## Work instructions
Taking the listing below, restate word for word each line from the line with "354 39 79375" to the line with "486 420 414", ends included, and stop there.

## Data for analysis
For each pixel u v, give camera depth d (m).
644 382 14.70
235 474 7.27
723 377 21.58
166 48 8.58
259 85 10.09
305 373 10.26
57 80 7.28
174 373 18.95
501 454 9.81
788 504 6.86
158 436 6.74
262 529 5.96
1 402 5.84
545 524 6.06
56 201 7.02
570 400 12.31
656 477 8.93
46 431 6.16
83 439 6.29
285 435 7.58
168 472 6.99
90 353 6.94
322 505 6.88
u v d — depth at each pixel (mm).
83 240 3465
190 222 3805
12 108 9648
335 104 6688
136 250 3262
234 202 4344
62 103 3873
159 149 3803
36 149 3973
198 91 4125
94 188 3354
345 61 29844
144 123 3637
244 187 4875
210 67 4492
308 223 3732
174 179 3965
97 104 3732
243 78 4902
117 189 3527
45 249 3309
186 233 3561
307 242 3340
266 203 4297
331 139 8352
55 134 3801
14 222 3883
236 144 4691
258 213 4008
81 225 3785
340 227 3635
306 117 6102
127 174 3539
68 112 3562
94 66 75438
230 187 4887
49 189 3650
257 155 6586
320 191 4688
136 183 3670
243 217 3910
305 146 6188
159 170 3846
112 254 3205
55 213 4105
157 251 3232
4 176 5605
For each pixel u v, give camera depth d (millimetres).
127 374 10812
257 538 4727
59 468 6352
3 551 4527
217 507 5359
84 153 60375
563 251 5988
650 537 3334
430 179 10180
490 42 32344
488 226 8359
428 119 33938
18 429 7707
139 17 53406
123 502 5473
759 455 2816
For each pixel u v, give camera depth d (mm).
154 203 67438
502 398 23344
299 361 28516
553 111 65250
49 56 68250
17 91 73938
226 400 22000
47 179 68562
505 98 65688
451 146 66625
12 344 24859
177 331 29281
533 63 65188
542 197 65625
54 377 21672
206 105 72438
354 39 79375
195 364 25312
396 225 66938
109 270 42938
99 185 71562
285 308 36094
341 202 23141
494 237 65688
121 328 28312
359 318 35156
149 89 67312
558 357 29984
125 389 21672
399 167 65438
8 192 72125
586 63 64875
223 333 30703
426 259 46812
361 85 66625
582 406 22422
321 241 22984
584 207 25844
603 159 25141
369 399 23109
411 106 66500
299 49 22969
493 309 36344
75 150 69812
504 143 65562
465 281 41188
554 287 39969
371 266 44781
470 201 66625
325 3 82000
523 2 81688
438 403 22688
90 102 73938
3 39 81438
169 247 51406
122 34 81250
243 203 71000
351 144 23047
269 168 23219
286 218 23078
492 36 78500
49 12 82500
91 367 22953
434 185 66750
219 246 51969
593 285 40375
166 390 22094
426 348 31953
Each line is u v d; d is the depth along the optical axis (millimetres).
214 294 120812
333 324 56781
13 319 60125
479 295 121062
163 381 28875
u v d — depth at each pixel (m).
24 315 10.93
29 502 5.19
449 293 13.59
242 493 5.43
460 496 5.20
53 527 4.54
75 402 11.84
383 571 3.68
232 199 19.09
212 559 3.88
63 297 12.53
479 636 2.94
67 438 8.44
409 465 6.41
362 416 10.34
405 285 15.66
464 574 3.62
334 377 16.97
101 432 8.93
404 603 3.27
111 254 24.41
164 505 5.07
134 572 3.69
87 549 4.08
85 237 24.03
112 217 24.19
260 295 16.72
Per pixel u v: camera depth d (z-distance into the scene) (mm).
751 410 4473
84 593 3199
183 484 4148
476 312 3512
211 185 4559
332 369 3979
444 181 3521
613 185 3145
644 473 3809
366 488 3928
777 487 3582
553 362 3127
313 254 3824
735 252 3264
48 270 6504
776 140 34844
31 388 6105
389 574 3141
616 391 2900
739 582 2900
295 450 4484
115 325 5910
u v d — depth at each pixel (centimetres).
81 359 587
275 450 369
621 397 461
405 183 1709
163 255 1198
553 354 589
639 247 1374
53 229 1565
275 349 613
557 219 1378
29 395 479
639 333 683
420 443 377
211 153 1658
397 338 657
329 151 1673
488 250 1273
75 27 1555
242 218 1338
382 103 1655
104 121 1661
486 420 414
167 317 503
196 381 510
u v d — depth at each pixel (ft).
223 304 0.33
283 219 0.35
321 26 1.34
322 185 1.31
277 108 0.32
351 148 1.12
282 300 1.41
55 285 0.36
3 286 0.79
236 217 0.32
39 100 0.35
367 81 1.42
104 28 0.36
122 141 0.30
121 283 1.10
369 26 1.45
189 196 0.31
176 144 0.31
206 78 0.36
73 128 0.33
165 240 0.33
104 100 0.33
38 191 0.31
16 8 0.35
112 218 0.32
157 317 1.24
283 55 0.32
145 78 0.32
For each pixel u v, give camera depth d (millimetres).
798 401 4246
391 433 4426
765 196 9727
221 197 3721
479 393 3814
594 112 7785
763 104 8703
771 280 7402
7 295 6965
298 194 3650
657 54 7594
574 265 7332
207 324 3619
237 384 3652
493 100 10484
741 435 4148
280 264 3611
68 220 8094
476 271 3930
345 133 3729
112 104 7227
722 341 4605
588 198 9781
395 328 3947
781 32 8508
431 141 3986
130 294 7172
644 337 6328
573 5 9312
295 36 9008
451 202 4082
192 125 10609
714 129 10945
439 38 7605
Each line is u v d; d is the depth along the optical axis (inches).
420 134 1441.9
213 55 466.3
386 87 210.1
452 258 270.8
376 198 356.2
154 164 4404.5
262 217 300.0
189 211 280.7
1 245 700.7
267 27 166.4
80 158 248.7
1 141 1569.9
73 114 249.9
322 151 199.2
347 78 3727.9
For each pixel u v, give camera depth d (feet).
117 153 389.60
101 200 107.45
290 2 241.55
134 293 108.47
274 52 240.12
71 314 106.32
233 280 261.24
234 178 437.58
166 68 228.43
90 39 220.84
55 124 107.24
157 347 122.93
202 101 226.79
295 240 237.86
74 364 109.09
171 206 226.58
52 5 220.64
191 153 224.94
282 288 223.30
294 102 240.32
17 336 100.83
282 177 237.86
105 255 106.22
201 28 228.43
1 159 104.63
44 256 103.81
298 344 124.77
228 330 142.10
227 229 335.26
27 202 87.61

## Response to this exercise
354 39 79375
195 364 25312
396 225 66938
109 270 42938
99 185 71562
285 308 36094
341 202 23141
494 237 65688
121 328 28312
359 318 35156
149 89 67312
558 357 29984
125 389 21672
399 167 65438
8 192 72125
586 63 64875
223 333 30703
426 259 46812
361 85 66625
582 406 22422
321 241 22984
584 207 25844
603 159 25141
369 399 23109
411 106 66500
299 49 22969
493 309 36344
75 150 69812
504 143 65562
465 281 41188
554 287 39969
371 266 44781
470 201 66625
325 3 82000
523 2 81688
438 403 22688
90 102 73938
3 39 81438
169 247 51406
122 34 81250
243 203 71000
351 144 23047
269 168 23219
286 218 23078
492 36 78500
49 12 82500
91 367 22953
434 185 66750
219 246 51969
593 285 40375
166 390 22094
426 348 31953
Each line is u v d; d is the depth along the optical axis (millimetres).
214 294 120812
333 324 56781
13 319 60125
479 295 121062
163 381 28875
u v d — depth at each pixel (m).
24 315 10.93
29 502 5.19
449 293 13.59
242 493 5.43
460 496 5.20
53 527 4.54
75 402 11.84
383 571 3.68
232 199 19.09
212 559 3.88
63 297 12.53
479 636 2.94
67 438 8.44
409 465 6.41
362 416 10.34
405 285 15.66
464 574 3.62
334 377 16.97
101 432 8.93
404 603 3.27
111 254 24.41
164 505 5.07
134 572 3.69
87 549 4.08
85 237 24.03
112 217 24.19
260 295 16.72
Per pixel u v: camera depth d (z-distance into the scene) (mm).
751 410 4473
84 593 3199
183 484 4148
476 312 3512
211 185 4559
332 369 3979
444 181 3521
613 185 3145
644 473 3809
366 488 3928
777 487 3582
553 362 3127
313 254 3824
735 252 3264
48 270 6504
776 140 34844
31 388 6105
389 574 3141
616 391 2900
739 582 2900
295 450 4484
115 325 5910
u v d — depth at each pixel (centimetres).
81 359 587
275 450 369
621 397 461
405 183 1709
163 255 1198
553 354 589
639 247 1374
53 229 1565
275 349 613
557 219 1378
29 395 479
639 333 683
420 443 377
211 153 1658
397 338 657
329 151 1673
488 250 1273
75 27 1555
242 218 1338
382 103 1655
104 121 1661
486 420 414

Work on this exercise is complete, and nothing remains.